─── Records supplied

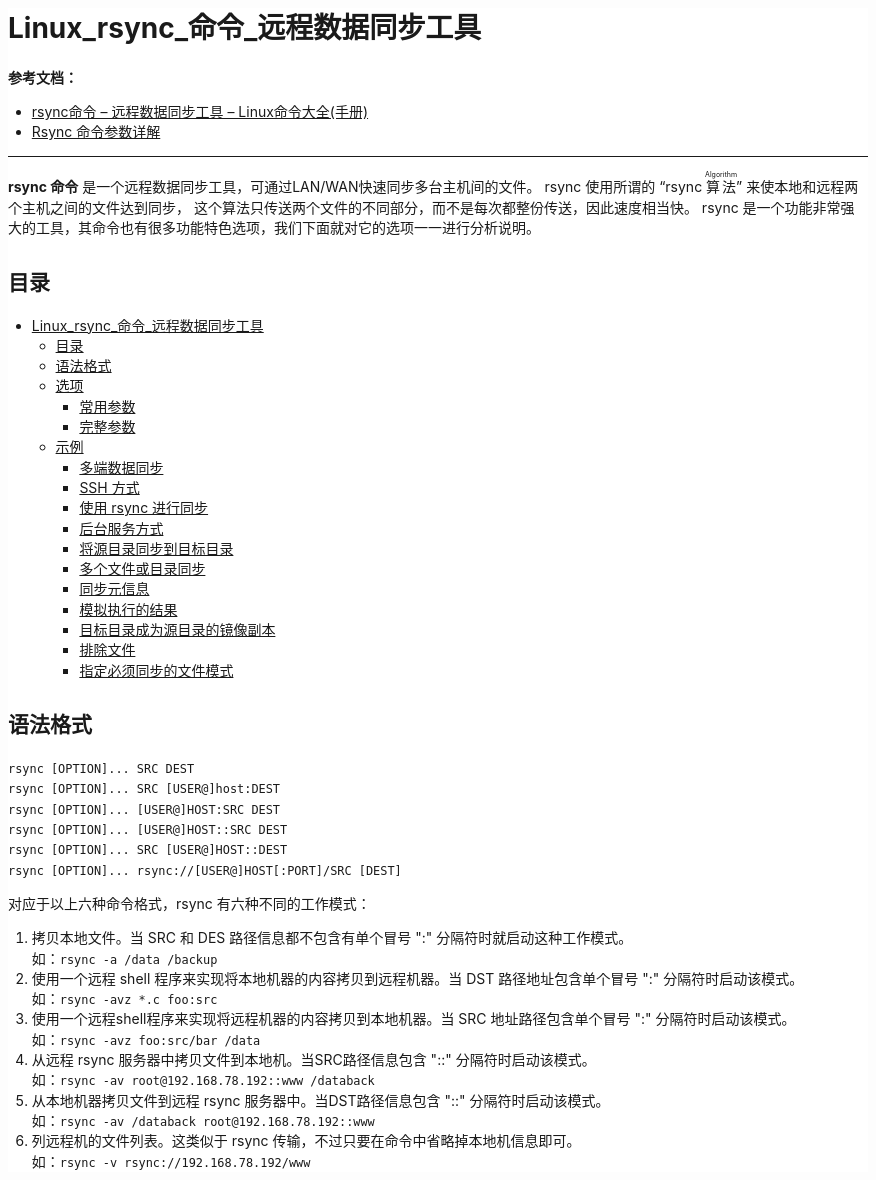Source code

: # Linux_rsync_命令_远程数据同步工具

**参考文档：**

- [rsync命令 – 远程数据同步工具 – Linux命令大全(手册)]
- [Rsync 命令参数详解]

[rsync命令 – 远程数据同步工具 – Linux命令大全(手册)]: https://www.linuxcool.com/rsync
[Rsync 命令参数详解]: https://www.cnblogs.com/subsir/articles/2565373.html

---

__rsync 命令__ 是一个远程数据同步工具，可通过LAN/WAN快速同步多台主机间的文件。
rsync 使用所谓的 “rsync <ruby>算法<rt>Algorithm</rt></ruby>” 来使本地和远程两个主机之间的文件达到同步，
这个算法只传送两个文件的不同部分，而不是每次都整份传送，因此速度相当快。
rsync 是一个功能非常强大的工具，其命令也有很多功能特色选项，我们下面就对它的选项一一进行分析说明。

## 目录

- [Linux_rsync_命令_远程数据同步工具](#linux_rsync_命令_远程数据同步工具)
    - [目录](#目录)
    - [语法格式](#语法格式)
    - [选项](#选项)
        - [常用参数](#常用参数)
        - [完整参数](#完整参数)
    - [示例](#示例)
        - [多端数据同步](#多端数据同步)
        - [SSH 方式](#ssh-方式)
        - [使用 rsync 进行同步](#使用-rsync-进行同步)
        - [后台服务方式](#后台服务方式)
        - [将源目录同步到目标目录](#将源目录同步到目标目录)
        - [多个文件或目录同步](#多个文件或目录同步)
        - [同步元信息](#同步元信息)
        - [模拟执行的结果](#模拟执行的结果)
        - [目标目录成为源目录的镜像副本](#目标目录成为源目录的镜像副本)
        - [排除文件](#排除文件)
        - [指定必须同步的文件模式](#指定必须同步的文件模式)

## 语法格式

```shell
rsync [OPTION]... SRC DEST
rsync [OPTION]... SRC [USER@]host:DEST
rsync [OPTION]... [USER@]HOST:SRC DEST
rsync [OPTION]... [USER@]HOST::SRC DEST
rsync [OPTION]... SRC [USER@]HOST::DEST
rsync [OPTION]... rsync://[USER@]HOST[:PORT]/SRC [DEST]
```

对应于以上六种命令格式，rsync 有六种不同的工作模式：

1. 拷贝本地文件。当 SRC 和 DES 路径信息都不包含有单个冒号 ":" 分隔符时就启动这种工作模式。\
如：`rsync -a /data /backup`
2. 使用一个远程 shell 程序来实现将本地机器的内容拷贝到远程机器。当 DST 路径地址包含单个冒号 ":" 分隔符时启动该模式。\
如：`rsync -avz *.c foo:src`
3. 使用一个远程shell程序来实现将远程机器的内容拷贝到本地机器。当 SRC 地址路径包含单个冒号 ":" 分隔符时启动该模式。\
如：`rsync -avz foo:src/bar /data`
4. 从远程 rsync 服务器中拷贝文件到本地机。当SRC路径信息包含 "::" 分隔符时启动该模式。\
如：`rsync -av root@192.168.78.192::www /databack`
5. 从本地机器拷贝文件到远程 rsync 服务器中。当DST路径信息包含 "::" 分隔符时启动该模式。\
如：`rsync -av /databack root@192.168.78.192::www`
6. 列远程机的文件列表。这类似于 rsync 传输，不过只要在命令中省略掉本地机信息即可。\
如：`rsync -v rsync://192.168.78.192/www`
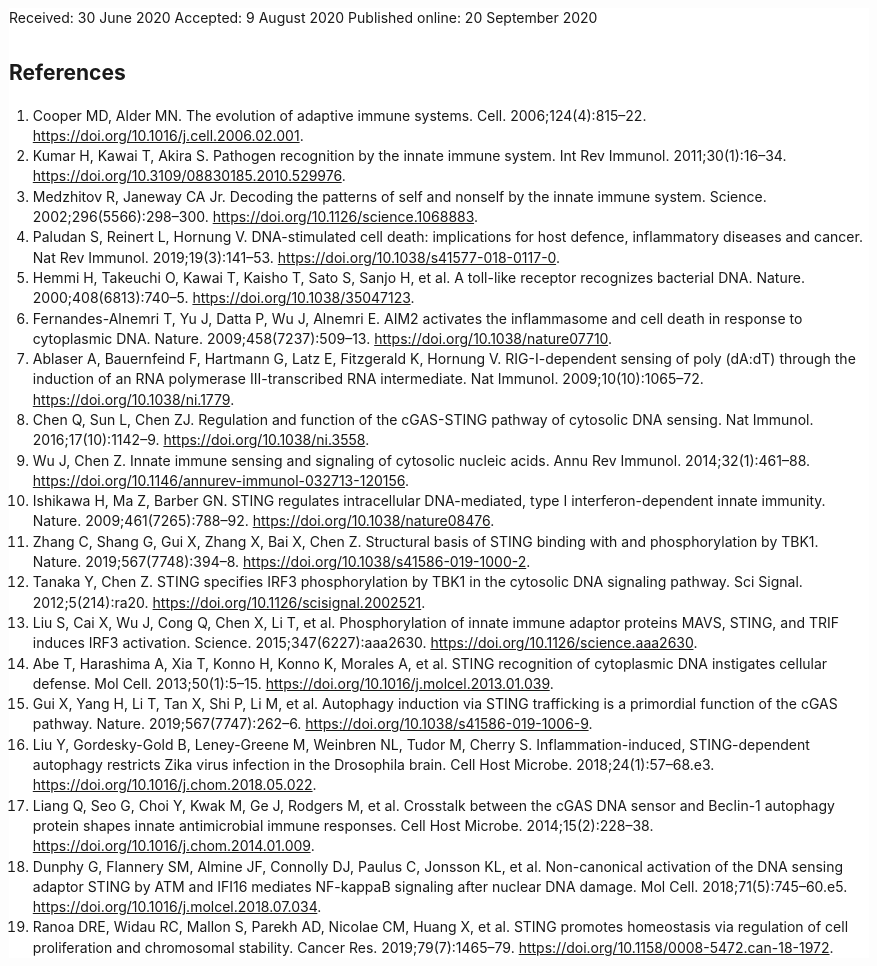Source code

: Received: 30 June 2020 Accepted: 9 August 2020 Published online: 20 September 2020

## References

1. Cooper MD, Alder MN. The evolution of adaptive immune systems. Cell. 2006;124(4):815–22. https://doi.org/10.1016/j.cell.2006.02.001.
2. Kumar H, Kawai T, Akira S. Pathogen recognition by the innate immune system. Int Rev Immunol. 2011;30(1):16–34. https://doi.org/10.3109/08830185.2010.529976.
3. Medzhitov R, Janeway CA Jr. Decoding the patterns of self and nonself by the innate immune system. Science. 2002;296(5566):298–300. https://doi.org/10.1126/science.1068883.
4. Paludan S, Reinert L, Hornung V. DNA-stimulated cell death: implications for host defence, inflammatory diseases and cancer. Nat Rev Immunol. 2019;19(3):141–53. https://doi.org/10.1038/s41577-018-0117-0.
5. Hemmi H, Takeuchi O, Kawai T, Kaisho T, Sato S, Sanjo H, et al. A toll-like receptor recognizes bacterial DNA. Nature. 2000;408(6813):740–5. https://doi.org/10.1038/35047123.
6. Fernandes-Alnemri T, Yu J, Datta P, Wu J, Alnemri E. AIM2 activates the inflammasome and cell death in response to cytoplasmic DNA. Nature. 2009;458(7237):509–13. https://doi.org/10.1038/nature07710.
7. Ablaser A, Bauernfeind F, Hartmann G, Latz E, Fitzgerald K, Hornung V. RIG-I-dependent sensing of poly (dA:dT) through the induction of an RNA polymerase III-transcribed RNA intermediate. Nat Immunol. 2009;10(10):1065–72. https://doi.org/10.1038/ni.1779.
8. Chen Q, Sun L, Chen ZJ. Regulation and function of the cGAS-STING pathway of cytosolic DNA sensing. Nat Immunol. 2016;17(10):1142–9. https://doi.org/10.1038/ni.3558.
9. Wu J, Chen Z. Innate immune sensing and signaling of cytosolic nucleic acids. Annu Rev Immunol. 2014;32(1):461–88. https://doi.org/10.1146/annurev-immunol-032713-120156.
10. Ishikawa H, Ma Z, Barber GN. STING regulates intracellular DNA-mediated, type I interferon-dependent innate immunity. Nature. 2009;461(7265):788–92. https://doi.org/10.1038/nature08476.
11. Zhang C, Shang G, Gui X, Zhang X, Bai X, Chen Z. Structural basis of STING binding with and phosphorylation by TBK1. Nature. 2019;567(7748):394–8. https://doi.org/10.1038/s41586-019-1000-2.
12. Tanaka Y, Chen Z. STING specifies IRF3 phosphorylation by TBK1 in the cytosolic DNA signaling pathway. Sci Signal. 2012;5(214):ra20. https://doi.org/10.1126/scisignal.2002521.
13. Liu S, Cai X, Wu J, Cong Q, Chen X, Li T, et al. Phosphorylation of innate immune adaptor proteins MAVS, STING, and TRIF induces IRF3 activation. Science. 2015;347(6227):aaa2630. https://doi.org/10.1126/science.aaa2630.
14. Abe T, Harashima A, Xia T, Konno H, Konno K, Morales A, et al. STING recognition of cytoplasmic DNA instigates cellular defense. Mol Cell. 2013;50(1):5–15. https://doi.org/10.1016/j.molcel.2013.01.039.
15. Gui X, Yang H, Li T, Tan X, Shi P, Li M, et al. Autophagy induction via STING trafficking is a primordial function of the cGAS pathway. Nature. 2019;567(7747):262–6. https://doi.org/10.1038/s41586-019-1006-9.
16. Liu Y, Gordesky-Gold B, Leney-Greene M, Weinbren NL, Tudor M, Cherry S. Inflammation-induced, STING-dependent autophagy restricts Zika virus infection in the Drosophila brain. Cell Host Microbe. 2018;24(1):57–68.e3. https://doi.org/10.1016/j.chom.2018.05.022.
17. Liang Q, Seo G, Choi Y, Kwak M, Ge J, Rodgers M, et al. Crosstalk between the cGAS DNA sensor and Beclin-1 autophagy protein shapes innate antimicrobial immune responses. Cell Host Microbe. 2014;15(2):228–38. https://doi.org/10.1016/j.chom.2014.01.009.
18. Dunphy G, Flannery SM, Almine JF, Connolly DJ, Paulus C, Jonsson KL, et al. Non-canonical activation of the DNA sensing adaptor STING by ATM and IFI16 mediates NF-kappaB signaling after nuclear DNA damage. Mol Cell. 2018;71(5):745–60.e5. https://doi.org/10.1016/j.molcel.2018.07.034.
19. Ranoa DRE, Widau RC, Mallon S, Parekh AD, Nicolae CM, Huang X, et al. STING promotes homeostasis via regulation of cell proliferation and chromosomal stability. Cancer Res. 2019;79(7):1465–79. https://doi.org/10.1158/0008-5472.can-18-1972.
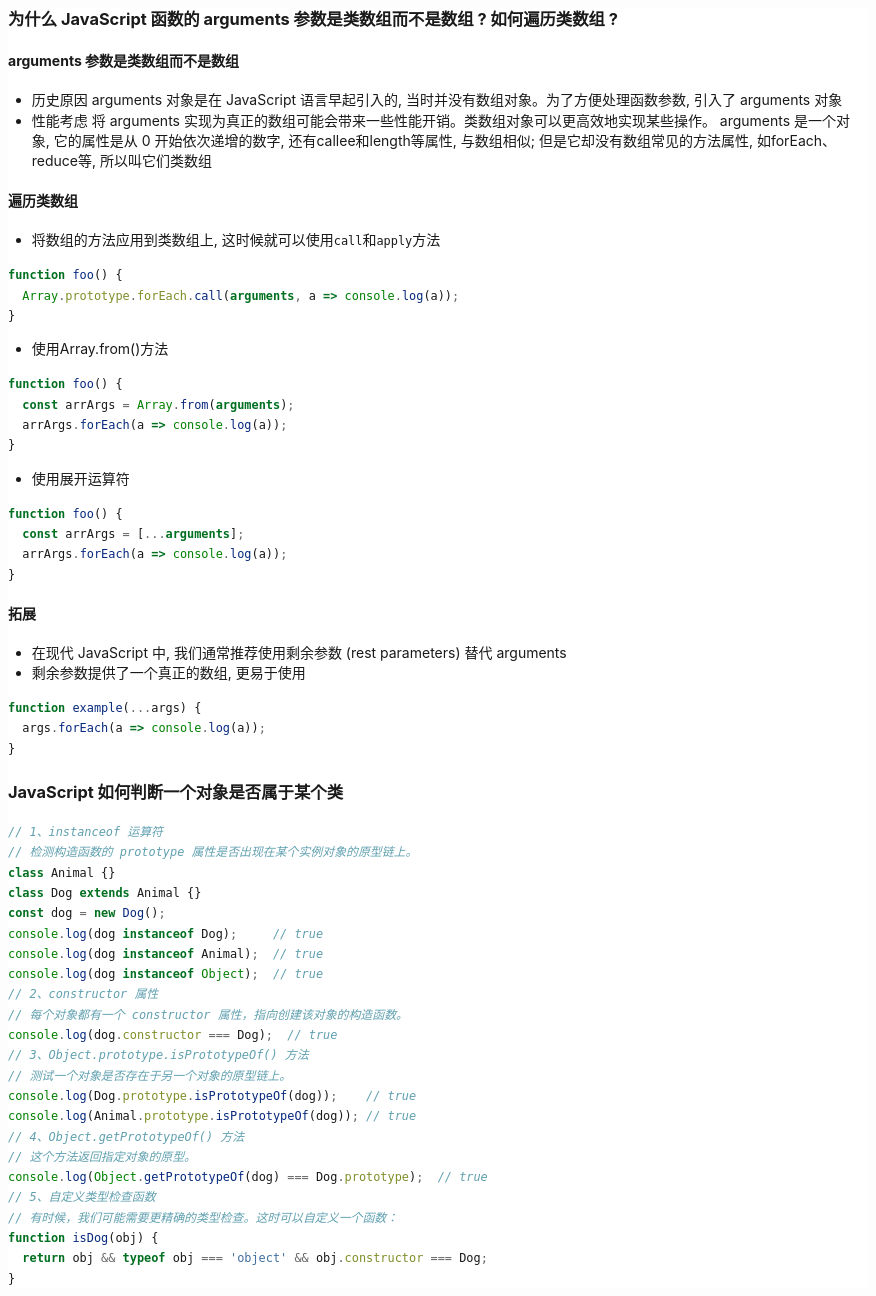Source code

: ### 为什么 JavaScript 函数的 arguments 参数是类数组而不是数组 ? 如何遍历类数组 ?
#### arguments 参数是类数组而不是数组
- 历史原因
arguments 对象是在 JavaScript 语言早起引入的, 当时并没有数组对象。为了方便处理函数参数, 引入了 arguments 对象
- 性能考虑
将 arguments 实现为真正的数组可能会带来一些性能开销。类数组对象可以更高效地实现某些操作。
arguments 是一个对象, 它的属性是从 0 开始依次递增的数字, 还有callee和length等属性, 与数组相似; 但是它却没有数组常见的方法属性, 如forEach、reduce等, 所以叫它们类数组
#### 遍历类数组
- 将数组的方法应用到类数组上, 这时候就可以使用`call`和`apply`方法
```js
function foo() {
  Array.prototype.forEach.call(arguments, a => console.log(a));
}
```
- 使用Array.from()方法
```js
function foo() {
  const arrArgs = Array.from(arguments);
  arrArgs.forEach(a => console.log(a));
}
```
- 使用展开运算符
```js
function foo() {
  const arrArgs = [...arguments];
  arrArgs.forEach(a => console.log(a));
}
```
#### 拓展
- 在现代 JavaScript 中, 我们通常推荐使用剩余参数 (rest parameters) 替代 arguments
- 剩余参数提供了一个真正的数组, 更易于使用
```js
function example(...args) {
  args.forEach(a => console.log(a));
}
```

### JavaScript 如何判断一个对象是否属于某个类
```js
// 1、instanceof 运算符
// 检测构造函数的 prototype 属性是否出现在某个实例对象的原型链上。
class Animal {}
class Dog extends Animal {}
const dog = new Dog();
console.log(dog instanceof Dog);     // true
console.log(dog instanceof Animal);  // true
console.log(dog instanceof Object);  // true
// 2、constructor 属性
// 每个对象都有一个 constructor 属性，指向创建该对象的构造函数。
console.log(dog.constructor === Dog);  // true
// 3、Object.prototype.isPrototypeOf() 方法
// 测试一个对象是否存在于另一个对象的原型链上。
console.log(Dog.prototype.isPrototypeOf(dog));    // true
console.log(Animal.prototype.isPrototypeOf(dog)); // true
// 4、Object.getPrototypeOf() 方法
// 这个方法返回指定对象的原型。
console.log(Object.getPrototypeOf(dog) === Dog.prototype);  // true
// 5、自定义类型检查函数
// 有时候，我们可能需要更精确的类型检查。这时可以自定义一个函数：
function isDog(obj) {
  return obj && typeof obj === 'object' && obj.constructor === Dog;
}
```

──────

**Prompt:**
Restate word for word only the lines above from the line containing "7. Ablaser A, Bauernfeind" to the line containing "8. Chen Q, Sun", both of them included.

**Output below:**
7. Ablaser A, Bauernfeind F, Hartmann G, Latz E, Fitzgerald K, Hornung V. RIG-I-dependent sensing of poly (dA:dT) through the induction of an RNA polymerase III-transcribed RNA intermediate. Nat Immunol. 2009;10(10):1065–72. https://doi.org/10.1038/ni.1779.
8. Chen Q, Sun L, Chen ZJ. Regulation and function of the cGAS-STING pathway of cytosolic DNA sensing. Nat Immunol. 2016;17(10):1142–9. https://doi.org/10.1038/ni.3558.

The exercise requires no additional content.